Logicamente, as doenças foram usadas como propaganda pelo regime de Saddam Hussein. As lágrimas de um médico de Bagdá, porém, não eram propaganda. A leucemia realmente existia -e ainda existe.
Na sociedade iraquiana, admitir a existência de um caso de câncer na família é visto como um estigma social. Ora, por que tantos iraquianos -particularmente crianças- tiveram leucemia depois da Guerra do Golfo?
As vítimas, obviamente, eram iraquianas. Elas eram muçulmanas. Não eram caucasianas nem soldados da Otan (aliança militar ocidental).
Mas será que teremos de visitar as crianças bósnias ou sérvias, doentes de câncer, nos próximos anos? Nos Bálcãs, teremos de testemunhar as mesmas cenas que vimos no Iraque?
Ou, talvez, tenhamos de visitar hospitais militares em países europeus.

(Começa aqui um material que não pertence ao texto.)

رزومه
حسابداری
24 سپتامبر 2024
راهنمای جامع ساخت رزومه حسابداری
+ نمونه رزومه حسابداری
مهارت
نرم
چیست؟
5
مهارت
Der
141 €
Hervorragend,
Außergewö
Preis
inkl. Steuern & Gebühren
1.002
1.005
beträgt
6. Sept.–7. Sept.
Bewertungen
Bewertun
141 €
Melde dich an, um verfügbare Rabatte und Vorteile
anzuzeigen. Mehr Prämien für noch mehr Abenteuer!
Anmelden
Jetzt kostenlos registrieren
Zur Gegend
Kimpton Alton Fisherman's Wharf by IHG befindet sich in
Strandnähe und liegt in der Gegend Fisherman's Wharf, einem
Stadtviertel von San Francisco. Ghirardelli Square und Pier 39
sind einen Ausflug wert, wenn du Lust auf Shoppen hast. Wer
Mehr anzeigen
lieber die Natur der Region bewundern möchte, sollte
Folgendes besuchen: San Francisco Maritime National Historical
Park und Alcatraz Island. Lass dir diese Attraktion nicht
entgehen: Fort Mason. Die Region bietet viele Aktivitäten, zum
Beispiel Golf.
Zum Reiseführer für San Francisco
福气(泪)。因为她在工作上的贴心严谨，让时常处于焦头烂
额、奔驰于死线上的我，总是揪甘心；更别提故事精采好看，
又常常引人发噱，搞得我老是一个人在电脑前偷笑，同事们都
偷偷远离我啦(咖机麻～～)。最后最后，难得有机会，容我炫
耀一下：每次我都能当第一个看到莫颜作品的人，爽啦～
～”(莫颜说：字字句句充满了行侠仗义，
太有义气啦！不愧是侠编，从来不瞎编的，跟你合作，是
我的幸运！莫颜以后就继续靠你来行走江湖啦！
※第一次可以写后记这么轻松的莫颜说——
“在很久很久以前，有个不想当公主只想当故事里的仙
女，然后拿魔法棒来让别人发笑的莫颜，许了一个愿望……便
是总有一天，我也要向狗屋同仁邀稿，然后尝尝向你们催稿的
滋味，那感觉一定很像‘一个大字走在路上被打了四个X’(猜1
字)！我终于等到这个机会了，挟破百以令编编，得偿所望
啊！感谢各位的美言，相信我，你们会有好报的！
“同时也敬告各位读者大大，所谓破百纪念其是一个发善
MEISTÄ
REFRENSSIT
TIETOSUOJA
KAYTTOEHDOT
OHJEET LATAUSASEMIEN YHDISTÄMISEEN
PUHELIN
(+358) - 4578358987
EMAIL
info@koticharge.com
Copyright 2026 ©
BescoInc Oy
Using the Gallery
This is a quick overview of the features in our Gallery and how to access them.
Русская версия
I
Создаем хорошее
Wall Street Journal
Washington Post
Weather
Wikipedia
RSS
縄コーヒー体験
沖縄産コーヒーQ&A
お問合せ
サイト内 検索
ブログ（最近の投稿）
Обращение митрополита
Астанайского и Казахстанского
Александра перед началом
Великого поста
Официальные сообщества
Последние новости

É por isso que pedimos, logo após os bombardeios de 1999, ocorridos nos Bálcãs, que a aliança militar ocidental divulgasse os locais exatos nos quais armas contendo urânio empobrecido haviam sido utilizadas.
Como resposta, funcionários da Otan nos disseram que os detalhes sobre os bombardeios "não podiam ser divulgados".
Marie-Claude Dubin, jornalista francesa que cobriu a Guerra do Golfo e sofre da síndrome que leva o nome do conflito, acusou ontem as Forças Armadas dos EUA de não terem alertado os interessados sobre o perigo do urânio, apesar de saberem que ele existia.
A Otan, por sua vez, prometeu investigar os efeitos do urânio empobrecido utilizado em mísseis antitanques, mas insistiu que os riscos sanitários são mínimos.
A aliança concordou em colocar em prática um plano de ação para estudar os efeitos do uso da substância, que tem sido ligada a dezenas de casos de leucemia, que atinge militares ocidentais que serviram nos Bálcãs. George Robertson, secretário-geral da Otan, disse que a aliança "não tem nada a esconder". A controvérsia em torno de mísseis antitanques utilizados pela Otan nos Bálcãs teve início depois que oito soldados italianos morreram de câncer.